A l’origine du projet figurent trois hommes d’affaires férus d’arts – deux Libanais et un Syrien – qui ont décidé de mettre à la disposition du musée leur collection privée, après avoir confié la conception du bâtiment à deux artistes irakiens.
Un engagement qui se veut porteur d’espoir, dans un Moyen-Orient ravagé par les guerres.
« Nabu, c’est le dieu de l’écriture et de la sagesse. Pas le dieu de la guerre », lance un des fondateurs, Jawad Adra. « Nous sommes une lueur d’optimisme dans cette région, au milieu de toute cette obscurité », ajoute l’homme d’affaires libanais.
Obus « pharaonique »
Les œuvres sont exposées sur les deux étages du musée, baigné par la lumière d’une immense baie vitrée ouvrant sur la mer.
Il y a des ouchebtis égyptiens en faïence vert turquoise, hérités de l’époque ptolémaïque (323 à 30 avant J.-C.). Ces petites statuettes funéraires finement ciselées étaient déposées dans les tombes pour servir le mort dans l’au-delà.

Le musée expose aussi une sculpture réalisée en 2018 par l’artiste contemporaine libanaise Katya Traboulsi: un obus en granit noir décoré de hiéroglyphes, dont l’ogive représente le dieu pharaonique Horus.
Exposées également, des toiles du grand peintre libanais Saliba Douaihy (1915-1994) ou encore des statues phéniciennes en terre cuite, datant du 7e ou 6e siècle avant l’ère commune, retrouvées lors de fouilles marines au large de la côte sud du Liban.
Le projet a coûté environ sept millions de dollars. Les objets présentés, qui ne sont qu’une fraction des collections privées des fondateurs du musée, seront remplacés périodiquement.
Selon le catalogue de l’exposition, la collection personnelle de M. Adra compte quelque 2 000 pièces du Levant et de Mésopotamie. « Depuis que j’ai 10 ans, je collectionne des timbres et des pièces de monnaie », confie-t-il.
A 64 ans, il possède un cabinet de conseil basé à Beyrouth et dirige dans le Golfe des laboratoires de contrôle de qualité, en partenariat avec Fida Jdeed, également embarqué dans l’aventure.
Le troisième homme du trio, Badr el-Hage, possède une entreprise spécialisée dans le commerce des livres rares à Londres.
Initiatives personnelles
Les autorités libanaises ont salué cette initiative privée. Le pays est engagé contre le trafic illégal d’antiquités et a lancé fin 2017 avec l’Unesco une campagne nationale de protection du patrimoine culturel, baptisée « Notre patrimoine n’est pas à vendre ».

-.-.-

- Consigne 1
Répondez aux questions suivantes à l'aide de l'extrait fourni.
(a) Combien le projet a-t-il coûté ?
(b) En quelle matière est l'obus sculpté par Katya Traboulsi ?
(c) Dans quelle ville se trouve l'entreprise de Badr el-Hage ?
- Consigne 2
Les affirmations suivantes concordent-elles avec l'extrait fourni ? Répondez par oui ou par non, puis citez les mots qui tranchent.
(a) Les œuvres sont exposées sur trois étages.
(b) La collection personnelle de M. Adra compte environ 2 000 pièces.
(c) La campagne nationale menée avec l'Unesco a été lancée fin 2017.
- Consigne 3
Reproduisez le passage de l'extrait fourni compris entre « Le projet a » et « embarqué dans l’aventure. », ces deux bornes incluses.

- Section des données
-.-.-

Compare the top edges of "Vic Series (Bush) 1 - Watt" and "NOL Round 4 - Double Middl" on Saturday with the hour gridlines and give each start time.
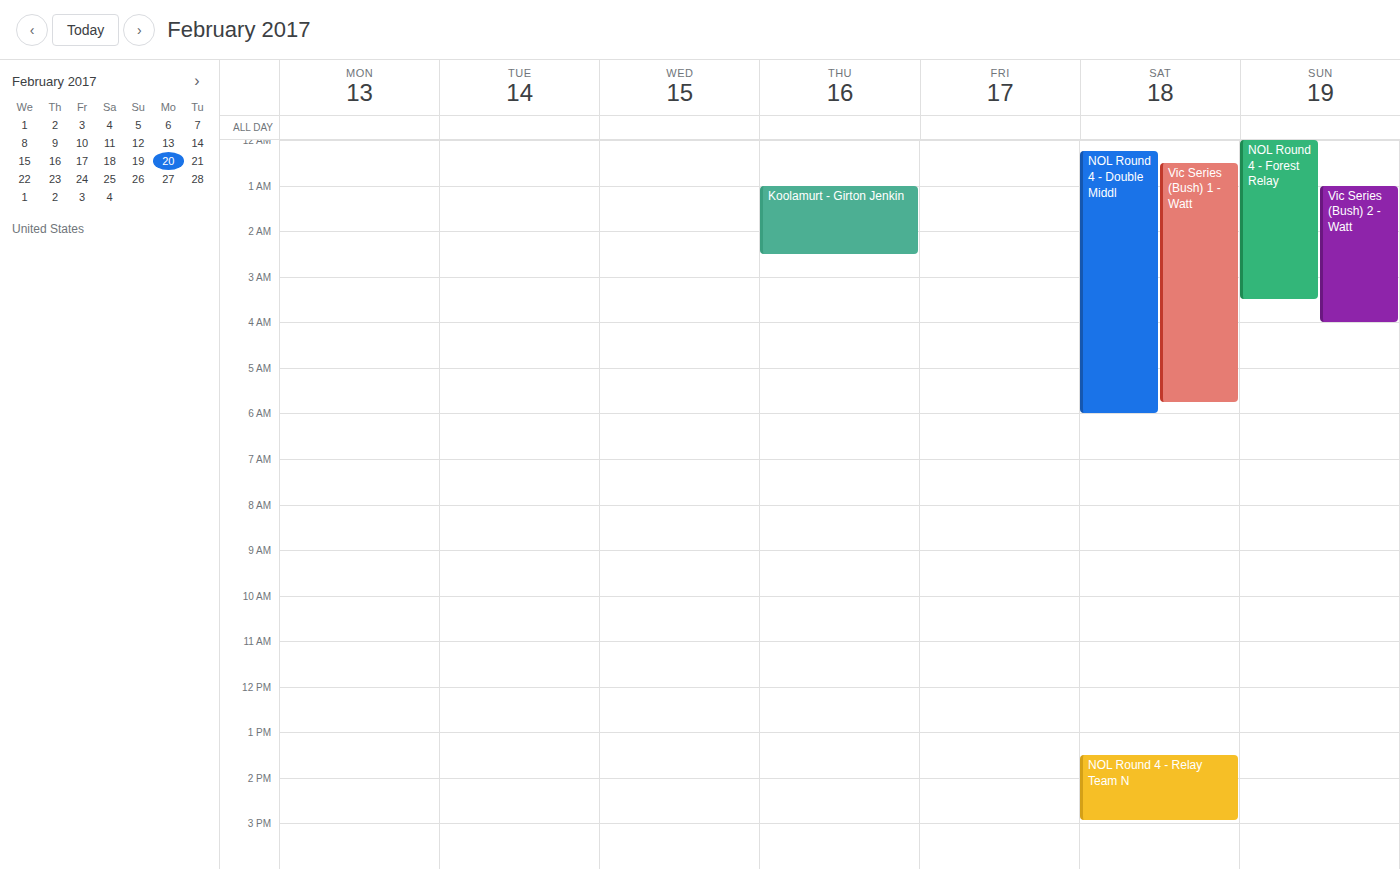
"Vic Series (Bush) 1 - Watt": 12:30 AM, halfway between the 12 AM and 1 AM lines. "NOL Round 4 - Double Middl": 12:15 AM, neither: a quarter of the way from the 12 AM line to the 1 AM line.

-.-.-

- Réponse attendue 1
(a) Environ sept millions de dollars.
(b) En granit noir.
(c) À Londres.

- Réponse attendue 2
(a) Non : « Les œuvres sont exposées sur les deux étages du musée »
(b) Oui : « la collection personnelle de M. Adra compte quelque 2 000 pièces du Levant et de Mésopotamie »
(c) Oui : « a lancé fin 2017 avec l’Unesco une campagne nationale de protection du patrimoine culturel »

- Réponse attendue 3
Le projet a coûté environ sept millions de dollars. Les objets présentés, qui ne sont qu’une fraction des collections privées des fondateurs du musée, seront remplacés périodiquement.
Selon le catalogue de l’exposition, la collection personnelle de M. Adra compte quelque 2 000 pièces du Levant et de Mésopotamie. « Depuis que j’ai 10 ans, je collectionne des timbres et des pièces de monnaie », confie-t-il.
A 64 ans, il possède un cabinet de conseil basé à Beyrouth et dirige dans le Golfe des laboratoires de contrôle de qualité, en partenariat avec Fida Jdeed, également embarqué dans l’aventure.